**Brief:** Render the text read from the records as a JSON list of strings, with one string for each line and no blank lines. Leave the pictures out of the answer.

**Stored data entries:**
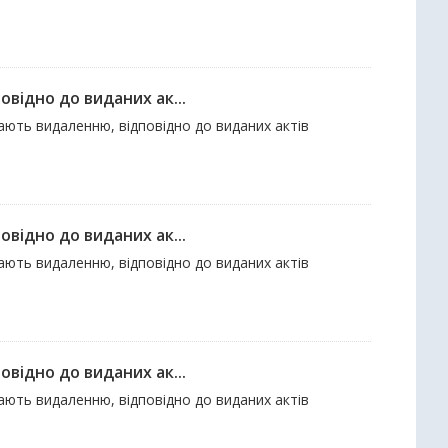
відно до виданих ак...
гають видаленню, відповідно до виданих актів
відно до виданих ак...
гають видаленню, відповідно до виданих актів
відно до виданих ак...
гають видаленню, відповідно до виданих актів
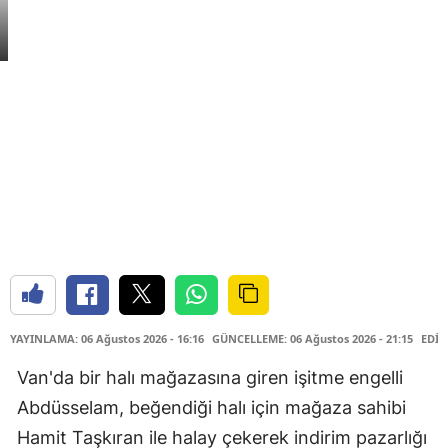
YAYINLAMA: 06 Ağustos 2026 - 16:16
GÜNCELLEME: 06 Ağustos 2026 - 21:15
EDİT
Van'da bir halı mağazasına giren işitme engelli
Abdüsselam, beğendiği halı için mağaza sahibi
Hamit Taşkıran ile halay çekerek indirim pazarlığı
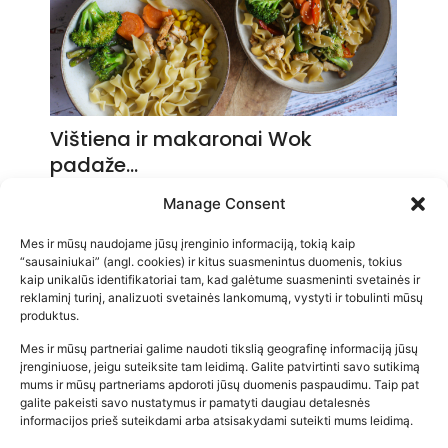
Vištiena ir makaronai Wok
padaže…
2026-05-14
Manage Consent
Mes ir mūsų naudojame jūsų įrenginio informaciją, tokią kaip
“sausainiukai” (angl. cookies) ir kitus suasmenintus duomenis, tokius
kaip unikalūs identifikatoriai tam, kad galėtume suasmeninti svetainės ir
reklaminį turinį, analizuoti svetainės lankomumą, vystyti ir tobulinti mūsų
produktus.
Mes ir mūsų partneriai galime naudoti tikslią geografinę informaciją jūsų
įrenginiuose, jeigu suteiksite tam leidimą. Galite patvirtinti savo sutikimą
mums ir mūsų partneriams apdoroti jūsų duomenis paspaudimu. Taip pat
galite pakeisti savo nustatymus ir pamatyti daugiau detalesnės
informacijos prieš suteikdami arba atsisakydami suteikti mums leidimą.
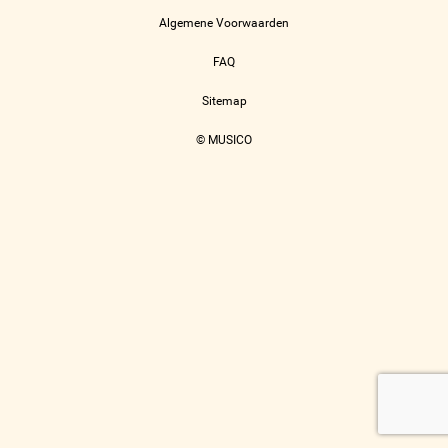
Algemene Voorwaarden
FAQ
Sitemap
© MUSICO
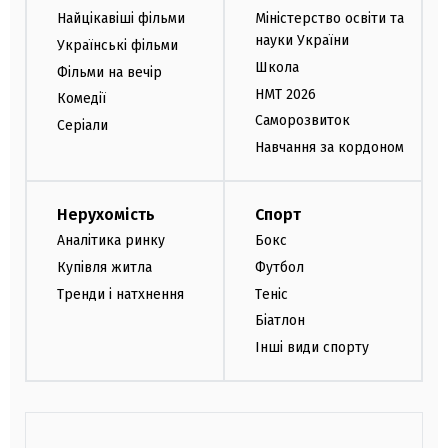
Найцікавіші фільми
Міністерство освіти та
науки України
Українські фільми
Школа
Фільми на вечір
НМТ 2026
Комедії
Саморозвиток
Серіали
Навчання за кордоном
Нерухомість
Спорт
Аналітика ринку
Бокс
Купівля житла
Футбол
Тренди і натхнення
Теніс
Біатлон
Інші види спорту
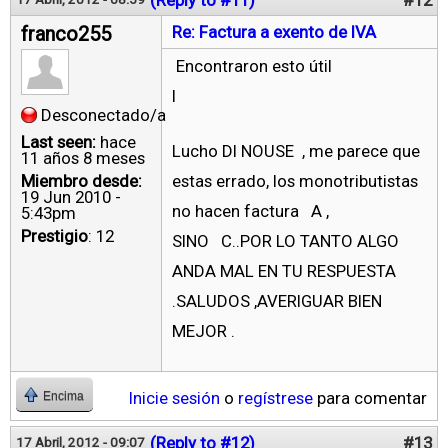
franco255
Re: Factura a exento de IVA
Encontraron esto útil
l
Desconectado/a
Last seen:
hace
Lucho DI NOUSE , me parece que
11 años 8 meses
Miembro desde:
estas errado, los monotributistas
19 Jun 2010 -
no hacen factura A ,
5:43pm
Prestigio
: 12
SINO C..POR LO TANTO ALGO
ANDA MAL EN TU RESPUESTA
.SALUDOS ,AVERIGUAR BIEN
MEJOR .
Inicie sesión
o
regístrese
para comentar
Encima
(Reply to #12)
#13
17 Abril, 2012 - 09:07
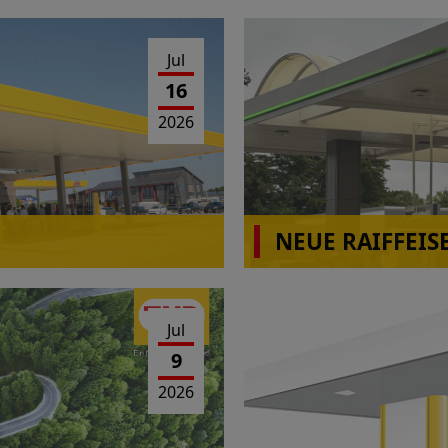
Jul
16
2026
NEUE RAIFFEIS
Jul
9
2026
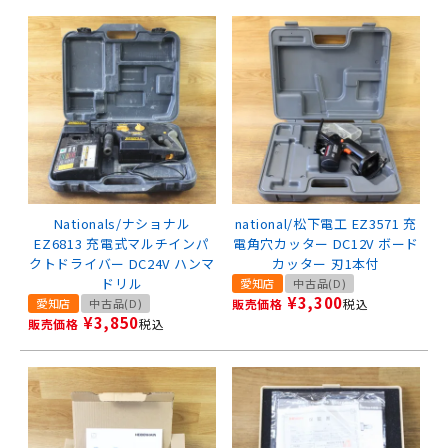
Nationals/ナショナル
national/松下電工 EZ3571 充
EZ6813 充電式マルチインパ
電角穴カッター DC12V ボード
クトドライバー DC24V ハンマ
カッター 刃1本付
ドリル
愛知店
中古品(D)
¥
3,300
愛知店
中古品(D)
販売価格
税込
¥
3,850
販売価格
税込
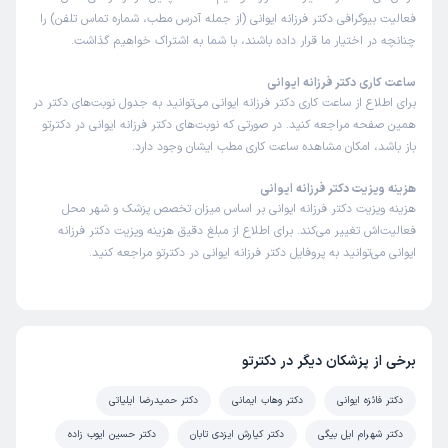
فعالیت بیوگرافی دکتر فرزانه ایوانی (از جمله آدرس مطب، شماره تماس تلفن) را
چنانچه در اختیار ما قرار داده باشند، با شما به اشتراک خواهیم گذاشت.
ساعت کاری دکتر فرزانه ایوانی
برای اطلاع از ساعت کاری دکتر فرزانه ایوانی می‌توانید به جدول نوبت‌های دکتر در
همین صفحه مراجعه کنید. در صورتی که نوبت‌های دکتر فرزانه ایوانی در دکترتو
باز باشد، امکان مشاهده ساعت کاری مطب ایشان وجود دارد.
هزینه ویزیت دکتر فرزانه ایوانی
هزینه ویزیت دکتر فرزانه ایوانی بر اساس میزان تخصص پزشک و شهر محل
فعالیت‌اش تغییر می‌کند. برای اطلاع از مبلغ دقیق هزینه ویزیت دکتر فرزانه
ایوانی می‌توانید به پروفایل دکتر فرزانه ایوانی در دکترتو مراجعه کنید.
برخی از پزشکان دیگر در دکترتو
دکتر فائزه ایوانی
دکتر وهاب ایمانی
دکتر حمیدرضا ایلیاتی
دکتر شهرام ایل بیگی
دکتر کیارش ایزدی تابان
دکتر حسین ایوب زاده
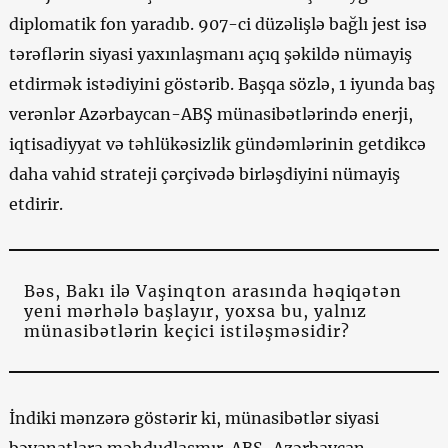
diplomatik fon yaradıb. 907-ci düzəlişlə bağlı jest isə
tərəflərin siyasi yaxınlaşmanı açıq şəkildə nümayiş
etdirmək istədiyini göstərib. Başqa sözlə, 1 iyunda baş
verənlər Azərbaycan-ABŞ münasibətlərində enerji,
iqtisadiyyat və təhlükəsizlik gündəmlərinin getdikcə
daha vahid strateji çərçivədə birləşdiyini nümayiş
etdirir.
Bəs, Bakı ilə Vaşinqton arasında həqiqətən
yeni mərhələ başlayır, yoxsa bu, yalnız
münasibətlərin keçici istiləşməsidir?
İndiki mənzərə göstərir ki, münasibətlər siyasi
bəyanatlara məhdudlaşmır. ABŞ-Azərbaycan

**Result of the exercise:**
[
  "відно до виданих ак...",
  "гають видаленню, відповідно до виданих актів",
  "відно до виданих ак...",
  "гають видаленню, відповідно до виданих актів",
  "відно до виданих ак...",
  "гають видаленню, відповідно до виданих актів",
  "YAYINLAMA: 06 Ağustos 2026 - 16:16",
  "GÜNCELLEME: 06 Ağustos 2026 - 21:15",
  "EDİT",
  "Van'da bir halı mağazasına giren işitme engelli",
  "Abdüsselam, beğendiği halı için mağaza sahibi",
  "Hamit Taşkıran ile halay çekerek indirim pazarlığı",
  "Vištiena ir makaronai Wok",
  "padaže…",
  "2026-05-14",
  "Manage Consent",
  "Mes ir mūsų naudojame jūsų įrenginio informaciją, tokią kaip",
  "“sausainiukai” (angl. cookies) ir kitus suasmenintus duomenis, tokius",
  "kaip unikalūs identifikatoriai tam, kad galėtume suasmeninti svetainės ir",
  "reklaminį turinį, analizuoti svetainės lankomumą, vystyti ir tobulinti mūsų",
  "produktus.",
  "Mes ir mūsų partneriai galime naudoti tikslią geografinę informaciją jūsų",
  "įrenginiuose, jeigu suteiksite tam leidimą. Galite patvirtinti savo sutikimą",
  "mums ir mūsų partneriams apdoroti jūsų duomenis paspaudimu. Taip pat",
  "galite pakeisti savo nustatymus ir pamatyti daugiau detalesnės",
  "informacijos prieš suteikdami arba atsisakydami suteikti mums leidimą.",
  "Algemene Voorwaarden",
  "FAQ",
  "Sitemap",
  "© MUSICO",
  "Найцікавіші фільми",
  "Міністерство освіти та",
  "науки України",
  "Українські фільми",
  "Школа",
  "Фільми на вечір",
  "НМТ 2026",
  "Комедії",
  "Саморозвиток",
  "Серіали",
  "Навчання за кордоном",
  "Нерухомість",
  "Спорт",
  "Аналітика ринку",
  "Бокс",
  "Купівля житла",
  "Футбол",
  "Тренди і натхнення",
  "Теніс",
  "Біатлон",
  "Інші види спорту",
  "franco255",
  "Re: Factura a exento de IVA",
  "Encontraron esto útil",
  "l",
  "Desconectado/a",
  "Last seen:",
  "hace",
  "Lucho DI NOUSE , me parece que",
  "11 años 8 meses",
  "Miembro desde:",
  "estas errado, los monotributistas",
  "19 Jun 2010 -",
  "no hacen factura A ,",
  "5:43pm",
  "Prestigio",
  ": 12",
  "SINO C..POR LO TANTO ALGO",
  "ANDA MAL EN TU RESPUESTA",
  ".SALUDOS ,AVERIGUAR BIEN",
  "MEJOR .",
  "Inicie sesión",
  "o",
  "regístrese",
  "para comentar",
  "Encima",
  "(Reply to #12)",
  "#13",
  "17 Abril, 2012 - 09:07",
  "Jul",
  "16",
  "2026",
  "NEUE RAIFFEIS",
  "Jul",
  "9",
  "2026",
  "Nationals/ナショナル",
  "national/松下電工 EZ3571 充",
  "EZ6813 充電式マルチインパ",
  "電角穴カッター DC12V ボード",
  "クトドライバー DC24V ハンマ",
  "カッター 刃1本付",
  "ドリル",
  "愛知店",
  "中古品(D)",
  "¥",
  "3,300",
  "愛知店",
  "中古品(D)",
  "販売価格",
  "税込",
  "¥",
  "3,850",
  "販売価格",
  "税込",
  "فعالیت بیوگرافی دکتر فرزانه ایوانی (از جمله آدرس مطب، شماره تماس تلفن) را",
  "چنانچه در اختیار ما قرار داده باشند، با شما به اشتراک خواهیم گذاشت.",
  "ساعت کاری دکتر فرزانه ایوانی",
  "برای اطلاع از ساعت کاری دکتر فرزانه ایوانی می‌توانید به جدول نوبت‌های دکتر در",
  "همین صفحه مراجعه کنید. در صورتی که نوبت‌های دکتر فرزانه ایوانی در دکترتو",
  "باز باشد، امکان مشاهده ساعت کاری مطب ایشان وجود دارد.",
  "هزینه ویزیت دکتر فرزانه ایوانی",
  "هزینه ویزیت دکتر فرزانه ایوانی بر اساس میزان تخصص پزشک و شهر محل",
  "فعالیت‌اش تغییر می‌کند. برای اطلاع از مبلغ دقیق هزینه ویزیت دکتر فرزانه",
  "ایوانی می‌توانید به پروفایل دکتر فرزانه ایوانی در دکترتو مراجعه کنید.",
  "برخی از پزشکان دیگر در دکترتو",
  "دکتر فائزه ایوانی",
  "دکتر وهاب ایمانی",
  "دکتر حمیدرضا ایلیاتی",
  "دکتر شهرام ایل بیگی",
  "دکتر کیارش ایزدی تابان",
  "دکتر حسین ایوب زاده",
  "diplomatik fon yaradıb. 907-ci düzəlişlə bağlı jest isə",
  "tərəflərin siyasi yaxınlaşmanı açıq şəkildə nümayiş",
  "etdirmək istədiyini göstərib. Başqa sözlə, 1 iyunda baş",
  "verənlər Azərbaycan-ABŞ münasibətlərində enerji,",
  "iqtisadiyyat və təhlükəsizlik gündəmlərinin getdikcə",
  "daha vahid strateji çərçivədə birləşdiyini nümayiş",
  "etdirir.",
  "Bəs, Bakı ilə Vaşinqton arasında həqiqətən",
  "yeni mərhələ başlayır, yoxsa bu, yalnız",
  "münasibətlərin keçici istiləşməsidir?",
  "İndiki mənzərə göstərir ki, münasibətlər siyasi",
  "bəyanatlara məhdudlaşmır. ABŞ-Azərbaycan"
]